(Material for this task)

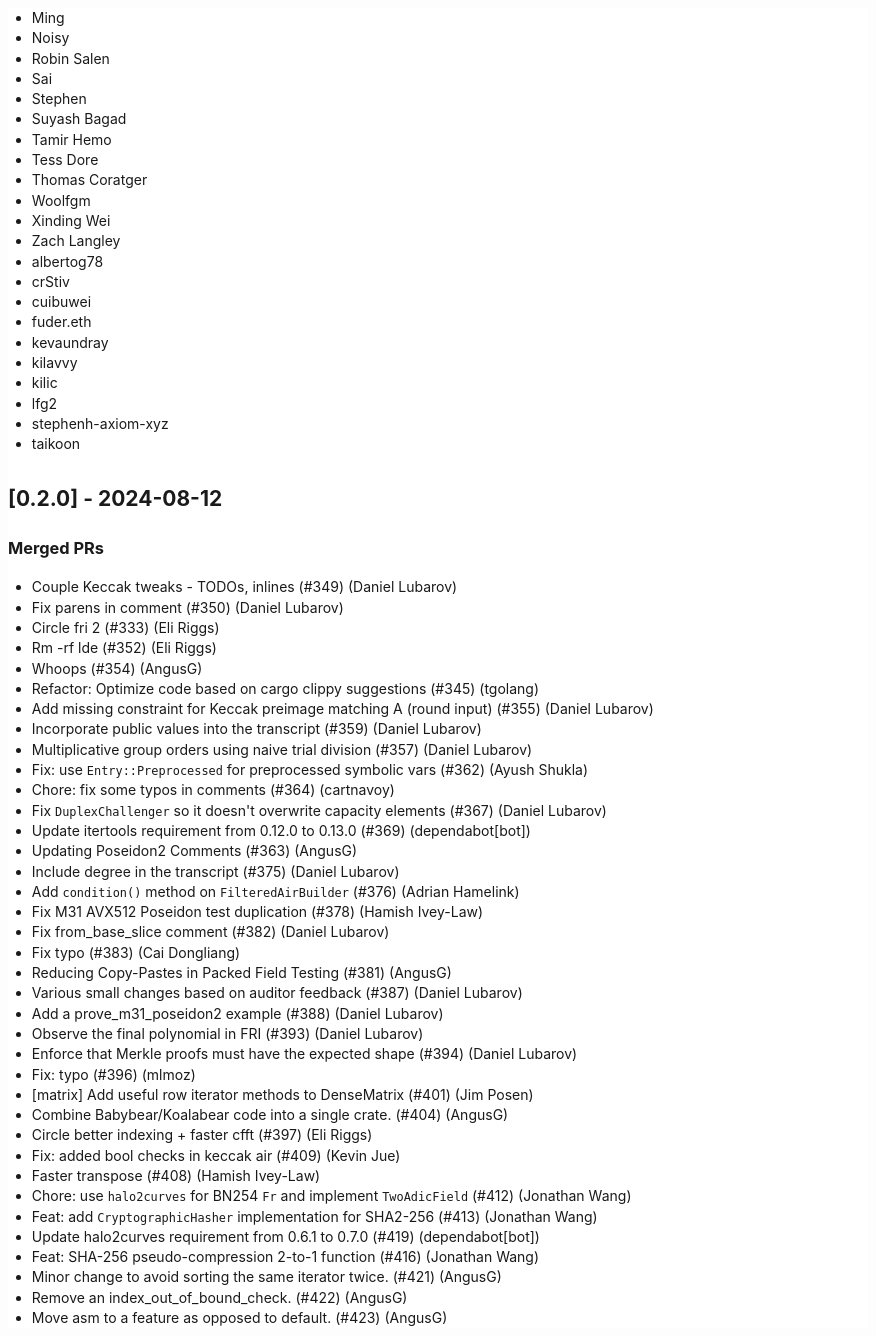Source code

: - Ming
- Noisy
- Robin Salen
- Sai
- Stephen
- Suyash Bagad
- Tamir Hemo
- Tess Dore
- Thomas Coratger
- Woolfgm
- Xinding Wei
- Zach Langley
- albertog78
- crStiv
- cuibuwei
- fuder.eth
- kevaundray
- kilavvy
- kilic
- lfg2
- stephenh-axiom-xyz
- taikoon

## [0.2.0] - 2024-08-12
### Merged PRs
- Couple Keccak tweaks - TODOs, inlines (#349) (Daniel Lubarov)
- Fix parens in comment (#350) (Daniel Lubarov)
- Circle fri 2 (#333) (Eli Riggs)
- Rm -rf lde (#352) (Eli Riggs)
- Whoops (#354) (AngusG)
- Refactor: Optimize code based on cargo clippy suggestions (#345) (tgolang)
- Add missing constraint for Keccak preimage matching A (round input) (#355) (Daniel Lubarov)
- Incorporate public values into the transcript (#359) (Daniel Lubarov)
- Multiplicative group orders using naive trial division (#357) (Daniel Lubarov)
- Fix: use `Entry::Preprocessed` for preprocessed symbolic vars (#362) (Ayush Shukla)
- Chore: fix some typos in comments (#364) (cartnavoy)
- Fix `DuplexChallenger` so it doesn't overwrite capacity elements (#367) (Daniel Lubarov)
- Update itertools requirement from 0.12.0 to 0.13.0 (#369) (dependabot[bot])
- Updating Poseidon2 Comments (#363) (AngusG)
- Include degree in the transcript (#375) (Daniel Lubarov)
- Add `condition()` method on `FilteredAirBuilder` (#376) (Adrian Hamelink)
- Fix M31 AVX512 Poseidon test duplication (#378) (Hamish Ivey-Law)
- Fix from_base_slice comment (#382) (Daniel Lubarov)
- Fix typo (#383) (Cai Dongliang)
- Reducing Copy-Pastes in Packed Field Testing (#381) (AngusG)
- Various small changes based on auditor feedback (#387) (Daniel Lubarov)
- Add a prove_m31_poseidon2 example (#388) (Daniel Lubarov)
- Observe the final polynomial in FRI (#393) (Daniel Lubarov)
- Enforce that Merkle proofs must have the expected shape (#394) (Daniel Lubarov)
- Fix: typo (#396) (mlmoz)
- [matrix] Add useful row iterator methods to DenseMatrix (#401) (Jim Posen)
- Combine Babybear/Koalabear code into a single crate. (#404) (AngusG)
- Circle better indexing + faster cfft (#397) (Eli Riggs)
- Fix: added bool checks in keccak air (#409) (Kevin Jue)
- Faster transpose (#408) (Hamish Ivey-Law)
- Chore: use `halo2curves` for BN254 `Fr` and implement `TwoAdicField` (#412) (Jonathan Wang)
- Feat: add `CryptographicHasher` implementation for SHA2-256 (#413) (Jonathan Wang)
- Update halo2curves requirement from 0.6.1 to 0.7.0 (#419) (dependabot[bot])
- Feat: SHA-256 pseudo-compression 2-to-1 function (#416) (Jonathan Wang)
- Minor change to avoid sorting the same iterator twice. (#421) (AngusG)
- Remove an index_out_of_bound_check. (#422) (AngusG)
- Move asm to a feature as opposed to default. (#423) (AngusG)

(End Material for this task)

= Exercise requirements =
Could you write the entries out again exactly, without their pictures?

= Written reply =
Source code

: - Ming
- Noisy
- Robin Salen
- Sai
- Stephen
- Suyash Bagad
- Tamir Hemo
- Tess Dore
- Thomas Coratger
- Woolfgm
- Xinding Wei
- Zach Langley
- albertog78
- crStiv
- cuibuwei
- fuder.eth
- kevaundray
- kilavvy
- kilic
- lfg2
- stephenh-axiom-xyz
- taikoon

## [0.2.0] - 2024-08-12
### Merged PRs
- Couple Keccak tweaks - TODOs, inlines (#349) (Daniel Lubarov)
- Fix parens in comment (#350) (Daniel Lubarov)
- Circle fri 2 (#333) (Eli Riggs)
- Rm -rf lde (#352) (Eli Riggs)
- Whoops (#354) (AngusG)
- Refactor: Optimize code based on cargo clippy suggestions (#345) (tgolang)
- Add missing constraint for Keccak preimage matching A (round input) (#355) (Daniel Lubarov)
- Incorporate public values into the transcript (#359) (Daniel Lubarov)
- Multiplicative group orders using naive trial division (#357) (Daniel Lubarov)
- Fix: use `Entry::Preprocessed` for preprocessed symbolic vars (#362) (Ayush Shukla)
- Chore: fix some typos in comments (#364) (cartnavoy)
- Fix `DuplexChallenger` so it doesn't overwrite capacity elements (#367) (Daniel Lubarov)
- Update itertools requirement from 0.12.0 to 0.13.0 (#369) (dependabot[bot])
- Updating Poseidon2 Comments (#363) (AngusG)
- Include degree in the transcript (#375) (Daniel Lubarov)
- Add `condition()` method on `FilteredAirBuilder` (#376) (Adrian Hamelink)
- Fix M31 AVX512 Poseidon test duplication (#378) (Hamish Ivey-Law)
- Fix from_base_slice comment (#382) (Daniel Lubarov)
- Fix typo (#383) (Cai Dongliang)
- Reducing Copy-Pastes in Packed Field Testing (#381) (AngusG)
- Various small changes based on auditor feedback (#387) (Daniel Lubarov)
- Add a prove_m31_poseidon2 example (#388) (Daniel Lubarov)
- Observe the final polynomial in FRI (#393) (Daniel Lubarov)
- Enforce that Merkle proofs must have the expected shape (#394) (Daniel Lubarov)
- Fix: typo (#396) (mlmoz)
- [matrix] Add useful row iterator methods to DenseMatrix (#401) (Jim Posen)
- Combine Babybear/Koalabear code into a single crate. (#404) (AngusG)
- Circle better indexing + faster cfft (#397) (Eli Riggs)
- Fix: added bool checks in keccak air (#409) (Kevin Jue)
- Faster transpose (#408) (Hamish Ivey-Law)
- Chore: use `halo2curves` for BN254 `Fr` and implement `TwoAdicField` (#412) (Jonathan Wang)
- Feat: add `CryptographicHasher` implementation for SHA2-256 (#413) (Jonathan Wang)
- Update halo2curves requirement from 0.6.1 to 0.7.0 (#419) (dependabot[bot])
- Feat: SHA-256 pseudo-compression 2-to-1 function (#416) (Jonathan Wang)
- Minor change to avoid sorting the same iterator twice. (#421) (AngusG)
- Remove an index_out_of_bound_check. (#422) (AngusG)
- Move asm to a feature as opposed to default. (#423) (AngusG)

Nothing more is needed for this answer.